Back on November 4 of 2020--two days after the election--I published a piece predicting that Trump would refuse to step down, and that we would be lucky if Biden actually was declared President-elect and inaugurated as President. I noted that even that scenario would be "pretty bad" even if not the worst possible: "For there was no 'blue wave' analogous to 2018 in Congressional elections. . . . More importantly: whether or not Trump winds up actually "winning," Trumpism is alive and well. Our best case scenario is one where there likely remains divided government and Republican legislative and judicial obstructionism and a continuing reservoir of racism and resentment that can easily power Republican gains in 2022 and 2024."
That was then. Biden was inaugurated, the Democrats retained narrow control of the House, and even won the Georgia runoff elections that gave them 50 Senate seats. And Biden did some real good and the most important Democratic policy proposals were scuttled or weakened and . . . next year the Republicans will control the House, and the despicable Jim Jordan will chair the House Judiciary Committee unless he is elevated over McCarthy to the Speaker position. And Trumpism is alive and well. And Republicans are likely to retain control of at least 17 state governments, where they will reinforce legislation that restricts voting and subjects election counting to partisan influence. And a very conservative 6-3 Supreme Court Republican-appointed majority will continue to strike down important gains of the last 50 years.
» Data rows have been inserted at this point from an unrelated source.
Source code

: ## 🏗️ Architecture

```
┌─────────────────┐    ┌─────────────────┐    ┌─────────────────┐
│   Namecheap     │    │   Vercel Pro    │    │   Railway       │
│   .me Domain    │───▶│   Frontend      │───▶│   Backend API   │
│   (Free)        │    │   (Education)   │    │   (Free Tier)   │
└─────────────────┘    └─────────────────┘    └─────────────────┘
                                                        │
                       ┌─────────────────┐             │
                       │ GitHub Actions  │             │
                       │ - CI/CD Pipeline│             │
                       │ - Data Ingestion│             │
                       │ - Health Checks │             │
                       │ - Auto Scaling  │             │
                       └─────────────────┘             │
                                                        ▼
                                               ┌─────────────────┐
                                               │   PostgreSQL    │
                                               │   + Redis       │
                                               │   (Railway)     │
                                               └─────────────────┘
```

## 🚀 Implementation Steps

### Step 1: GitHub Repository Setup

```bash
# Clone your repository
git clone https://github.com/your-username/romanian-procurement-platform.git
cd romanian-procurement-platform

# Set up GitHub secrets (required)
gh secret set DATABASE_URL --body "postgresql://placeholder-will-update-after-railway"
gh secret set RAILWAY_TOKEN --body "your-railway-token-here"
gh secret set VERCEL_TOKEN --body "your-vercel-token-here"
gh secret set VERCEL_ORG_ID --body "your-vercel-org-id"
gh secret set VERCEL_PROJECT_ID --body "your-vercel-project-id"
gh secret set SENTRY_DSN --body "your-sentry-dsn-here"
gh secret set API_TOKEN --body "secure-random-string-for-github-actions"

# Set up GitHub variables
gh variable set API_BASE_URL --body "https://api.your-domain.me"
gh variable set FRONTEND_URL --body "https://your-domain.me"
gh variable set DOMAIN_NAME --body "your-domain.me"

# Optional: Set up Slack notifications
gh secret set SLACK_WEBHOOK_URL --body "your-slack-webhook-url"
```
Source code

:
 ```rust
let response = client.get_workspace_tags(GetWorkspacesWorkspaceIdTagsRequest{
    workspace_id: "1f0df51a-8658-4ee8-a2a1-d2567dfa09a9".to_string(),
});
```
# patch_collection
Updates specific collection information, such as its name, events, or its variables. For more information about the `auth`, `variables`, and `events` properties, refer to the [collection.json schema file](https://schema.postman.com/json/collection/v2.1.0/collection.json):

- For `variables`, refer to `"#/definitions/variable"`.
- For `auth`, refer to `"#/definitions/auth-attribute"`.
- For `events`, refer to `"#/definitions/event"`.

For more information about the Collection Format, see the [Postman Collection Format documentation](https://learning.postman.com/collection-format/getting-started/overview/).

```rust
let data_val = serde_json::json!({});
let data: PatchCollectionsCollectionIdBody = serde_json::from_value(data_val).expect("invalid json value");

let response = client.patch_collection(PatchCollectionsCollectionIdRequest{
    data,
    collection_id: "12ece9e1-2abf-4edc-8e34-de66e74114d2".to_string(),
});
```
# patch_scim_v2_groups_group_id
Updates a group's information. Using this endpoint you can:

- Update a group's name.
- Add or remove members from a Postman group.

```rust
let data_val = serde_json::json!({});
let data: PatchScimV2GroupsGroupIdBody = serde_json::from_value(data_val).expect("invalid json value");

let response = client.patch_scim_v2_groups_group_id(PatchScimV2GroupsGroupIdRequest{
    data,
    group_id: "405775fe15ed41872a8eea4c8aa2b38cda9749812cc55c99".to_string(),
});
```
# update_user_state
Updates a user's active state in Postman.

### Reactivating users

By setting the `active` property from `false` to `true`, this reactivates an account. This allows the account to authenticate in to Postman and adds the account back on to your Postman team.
And continued Republican obstructionism in Congress, and the continuing reservoir of racism and resentment that powered Republican gains this week, can easily power Republican gains in 2024.
There will be no apocalypse in January, 2023. But this was always known. All the same, this week's election exposes the precariousness of America's democratic institutions and the continued power of the MAGA Republican party to further undermine them.
Some disasters have been averted. But the danger, to democracy and to public decency, remains.